If you find yourself dealing with persistent sadness and dissatisfaction, you may find it worthwhile to explore those feelings. Instead of meditating on godforms, archetypes, or symbols try concentrating on those "negative" emotions. Don't try to suppress them, or make them go away. Just let yourself feel them. If there are lessons to be learned from them, they will come in due course. For now you are not looking for excuses, reasons, or rationalizations for your emotions. You are simply letting them be. If that process brings tears, let it bring tears: if it brings anger, let it bring anger. But understand that you are not those tears and you are not that anger. Much as ripples come and go on a pond, let those waves go through you and out of you and, in time, fade to nothing.

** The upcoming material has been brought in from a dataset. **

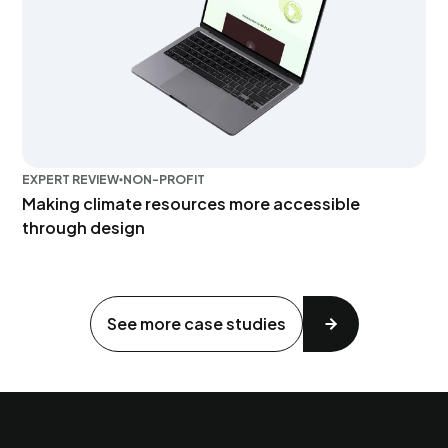
EXPERT REVIEW
NON-PROFIT
Making climate resources more accessible
through design
See more case studies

(If you are a survivor of abuse and/or have a history of self-injury, be VERY careful with this one. Accepting your emotions is one thing: letting them lead you into harm is another).

3 comments:

Anonymous said...

*applause*

Rose Weaver said...

Excellent insight.

Eli Fennell said...

"But understand that you are not those tears and you are not that anger."

Very nice flourish. Siddatha Gautama would be proud.